In the musical, however, it doesn’t end with the simple explanation of how and why the bitter gourd came to be. In Siliman University’s theatrical rendition, we are given the context of Ampalaya’s rude behavior: the loss of her mother. It elevates the discussion by taking the story out of the lazy “it is what it is” characterization, and as the play closes, introduces us to concepts which are as difficult to grasp as the ideas of greed and envy —understanding and forgiveness. It is in this pleasant turn that Ampalaya the Musical shines the brightest.
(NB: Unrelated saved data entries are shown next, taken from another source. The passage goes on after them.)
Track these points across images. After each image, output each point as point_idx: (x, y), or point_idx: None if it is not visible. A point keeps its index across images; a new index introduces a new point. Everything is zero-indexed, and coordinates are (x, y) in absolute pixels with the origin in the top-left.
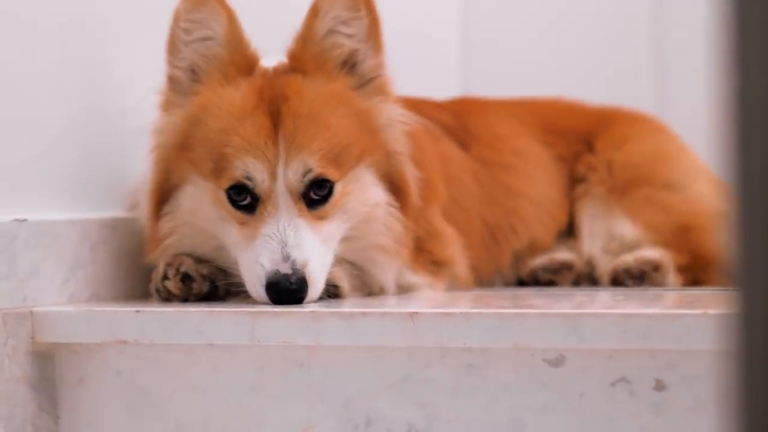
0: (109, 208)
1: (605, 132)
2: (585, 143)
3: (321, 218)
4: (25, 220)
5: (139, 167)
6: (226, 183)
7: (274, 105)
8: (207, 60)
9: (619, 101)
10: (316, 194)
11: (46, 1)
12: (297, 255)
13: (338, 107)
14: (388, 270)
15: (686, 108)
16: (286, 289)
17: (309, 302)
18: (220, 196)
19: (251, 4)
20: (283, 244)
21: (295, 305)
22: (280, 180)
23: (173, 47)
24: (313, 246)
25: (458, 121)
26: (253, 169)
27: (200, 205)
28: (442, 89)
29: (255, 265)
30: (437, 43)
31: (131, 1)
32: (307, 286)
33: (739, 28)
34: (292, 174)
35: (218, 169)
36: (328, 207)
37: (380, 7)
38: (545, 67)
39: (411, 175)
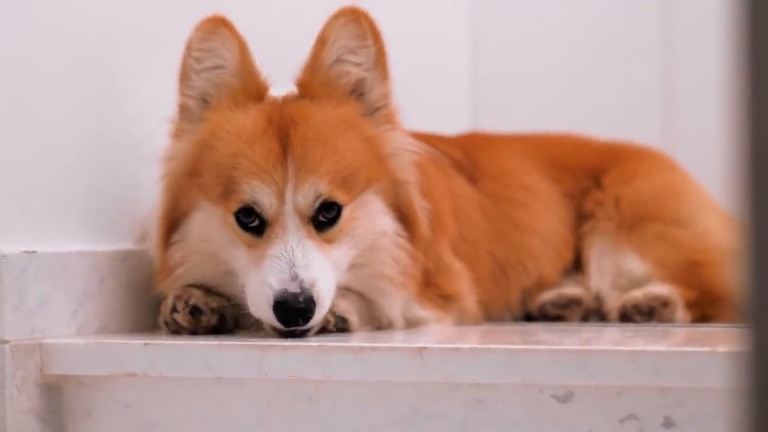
0: (119, 240)
1: (613, 168)
2: (593, 179)
3: (329, 241)
4: (34, 252)
5: (148, 199)
6: (235, 206)
7: (283, 129)
8: (218, 88)
9: (628, 136)
10: (324, 217)
11: (57, 32)
12: (305, 275)
13: (347, 131)
14: (395, 301)
15: (694, 143)
16: (294, 309)
17: (315, 323)
18: (229, 219)
19: (260, 33)
20: (292, 264)
21: (302, 340)
22: (288, 203)
23: (185, 76)
24: (321, 267)
25: (467, 155)
26: (260, 193)
27: (209, 229)
28: (451, 124)
29: (263, 285)
30: (447, 79)
31: (142, 32)
32: (314, 306)
33: (750, 64)
34: (301, 198)
35: (227, 192)
36: (335, 230)
37: (390, 42)
38: (554, 102)
39: (419, 205)
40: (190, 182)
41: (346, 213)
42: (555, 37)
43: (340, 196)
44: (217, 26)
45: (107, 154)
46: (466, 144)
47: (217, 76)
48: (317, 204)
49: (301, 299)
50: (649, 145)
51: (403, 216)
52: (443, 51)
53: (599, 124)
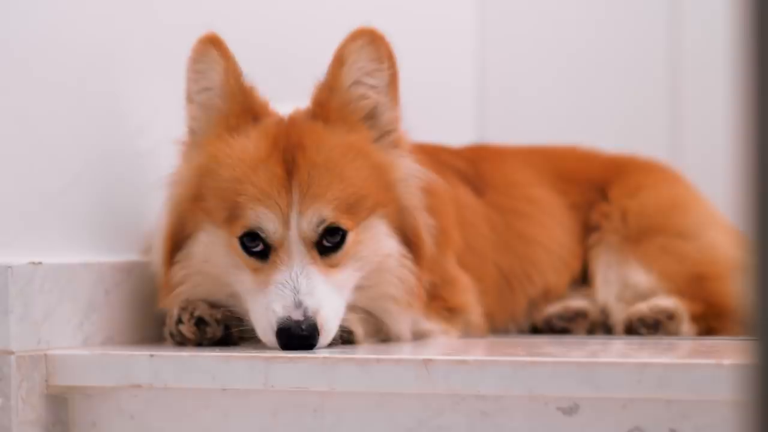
0: (125, 252)
1: (619, 180)
2: (599, 191)
3: (333, 266)
4: (40, 263)
5: (153, 211)
6: (239, 231)
7: (289, 153)
8: (208, 111)
9: (634, 148)
10: (328, 242)
11: (63, 48)
12: (309, 302)
13: (356, 159)
14: (402, 320)
15: (700, 156)
16: (297, 335)
17: (320, 348)
18: (234, 243)
19: (264, 49)
20: (296, 292)
21: (308, 351)
22: (293, 229)
23: (188, 98)
24: (324, 293)
25: (474, 167)
26: (264, 219)
27: (213, 252)
28: (457, 136)
29: (267, 311)
30: (453, 91)
31: (147, 47)
32: (318, 333)
33: (756, 76)
34: (305, 224)
35: (231, 217)
36: (340, 255)
37: (397, 55)
38: (560, 115)
39: (425, 228)
40: (194, 206)
41: (350, 237)
42: (560, 49)
43: (344, 222)
44: (207, 47)
45: (113, 167)
46: (473, 156)
47: (208, 98)
48: (320, 229)
49: (304, 327)
50: (656, 157)
51: (408, 239)
52: (449, 63)
53: (605, 136)
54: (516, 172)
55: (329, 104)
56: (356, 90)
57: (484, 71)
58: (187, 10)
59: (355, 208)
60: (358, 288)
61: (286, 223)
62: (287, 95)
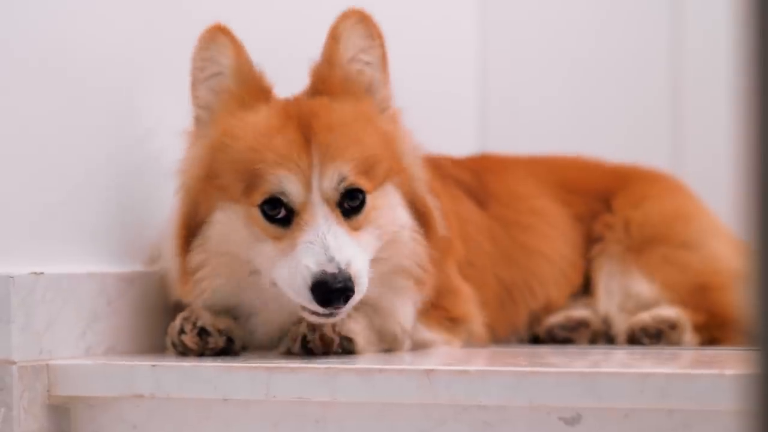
0: (127, 262)
1: (623, 191)
2: (602, 202)
3: (355, 228)
4: (42, 273)
5: (157, 221)
6: (260, 198)
7: (304, 120)
8: (219, 95)
9: (635, 158)
10: (349, 204)
11: (67, 55)
12: (341, 256)
13: (368, 125)
14: (408, 299)
15: (703, 166)
16: (334, 288)
17: (352, 304)
18: (253, 213)
19: (266, 44)
20: (326, 248)
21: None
22: (315, 190)
23: (193, 87)
24: (353, 249)
25: (477, 179)
26: (286, 182)
27: (231, 229)
28: (459, 146)
29: (298, 269)
30: (455, 101)
31: (153, 52)
32: (353, 285)
33: (759, 86)
34: (327, 182)
35: (250, 186)
36: (361, 218)
37: (398, 63)
38: (562, 124)
39: (433, 204)
40: (208, 185)
41: (369, 201)
42: (562, 59)
43: (363, 183)
44: (215, 35)
45: (116, 176)
46: (476, 166)
47: (218, 82)
48: (342, 188)
49: (339, 279)
50: (659, 168)
51: (418, 212)
52: (451, 73)
53: (607, 146)
54: (519, 183)
55: (331, 79)
56: (354, 65)
57: (485, 81)
58: (192, 16)
59: (372, 171)
60: (374, 260)
61: (308, 184)
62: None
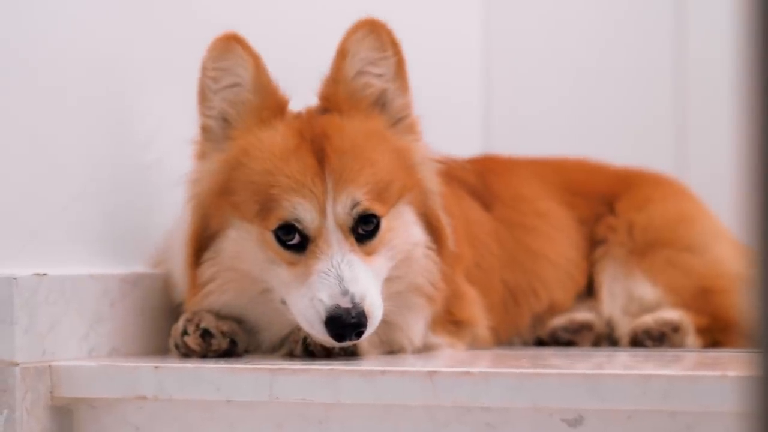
0: (130, 263)
1: (626, 194)
2: (606, 205)
3: (369, 254)
4: (45, 274)
5: (160, 222)
6: (274, 223)
7: (317, 143)
8: (237, 106)
9: (639, 162)
10: (363, 230)
11: (69, 58)
12: (355, 289)
13: (378, 144)
14: (420, 316)
15: (707, 170)
16: (348, 324)
17: (365, 337)
18: (267, 237)
19: (276, 49)
20: (340, 279)
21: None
22: (329, 217)
23: (203, 97)
24: (368, 280)
25: (482, 181)
26: (301, 209)
27: (244, 248)
28: (464, 150)
29: (313, 301)
30: (459, 104)
31: (153, 57)
32: (366, 320)
33: (763, 90)
34: (341, 208)
35: (264, 210)
36: (375, 242)
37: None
38: (566, 127)
39: (445, 217)
40: (221, 201)
41: (383, 224)
42: (566, 63)
43: (377, 208)
44: (231, 44)
45: (119, 178)
46: (481, 168)
47: (235, 94)
48: (355, 213)
49: (353, 314)
50: (663, 171)
51: (431, 226)
52: (456, 77)
53: (611, 149)
54: (524, 185)
55: (336, 96)
56: (361, 80)
57: (490, 84)
58: (193, 20)
59: (385, 193)
60: (387, 279)
61: (322, 211)
62: (298, 93)
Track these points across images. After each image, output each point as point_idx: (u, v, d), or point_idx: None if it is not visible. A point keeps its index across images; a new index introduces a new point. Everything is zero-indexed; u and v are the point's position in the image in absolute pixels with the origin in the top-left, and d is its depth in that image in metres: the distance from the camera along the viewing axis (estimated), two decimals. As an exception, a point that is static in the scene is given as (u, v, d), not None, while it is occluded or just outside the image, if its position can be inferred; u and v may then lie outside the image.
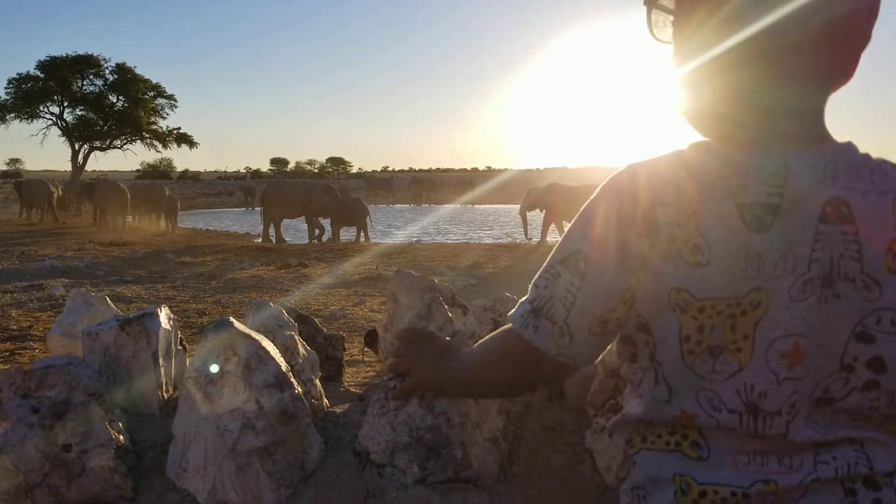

Ampalaya the Musical was directed by Dessa Quesada-Palm of the Philippine Educational Theatre Association. She succeeds with Elizabeth Susan Vista-Suarez directing Maestro Michael Dadap’s original music, while Angelo Sayson choreographed the performers’ movements. In a play for children, the costume design is crucial and will not go unnoticed. Happily, costume designer Carlo Pagunaling did a brilliant job. If the songs and the narrative were too difficult to grasp for the children in the audience, then the visual spectacle was definitely enough for them to recollect and ask at a later time, “Why was colorful Ampalaya punished again?”

That said, Ampalaya the Musical is no mere child’s play. It puts forward, through subtle ways, ideas which are not so easy to wrestle with. For a play to be staged in CCP and juggle Filipino, Bisaya and English, is a move that deserves a second look. It was a much-needed step forward, although not without its faults. While I had no issues deciphering the Bisaya (my family hailing from Agusan del Norte), there were members in the audience who were noticeably uneasy with the sudden shifts in language.

Indeed, there is a certain power play in language when the common vegetable-folk are used to interspersing their Filipino dialogue with Bisaya while the diwata, on the other hand, speak in straight and highfaluting English when she makes her verdict on Ampalaya. It made me question the scriptwriter’s poetics — is the writer of the archaic school of thought that (American) English is superior to Filipino and Bisaya? It was an issue which I, as a member of the audience, found hard to wrap my head around. Perhaps, if Ubodmansa Saging imposed her verdict in Bisaya, or even in Filipino, then it would invalidate thoughts of Benevolent Assimilation and other colonial ideas. It is unfortunate that the musical would trip in this aspect.

Nonetheless, watching Ampalaya the Musical was a treat, an experience which made me return to childhood joys and reflect on the profoundness in its simplicity. And while its mashup of languages jarred me, perhaps, it was only keeping true to the ampalaya’s character: bittersweet, a true mascot of nuance; a metaphor of how, in this life, you can’t have it all.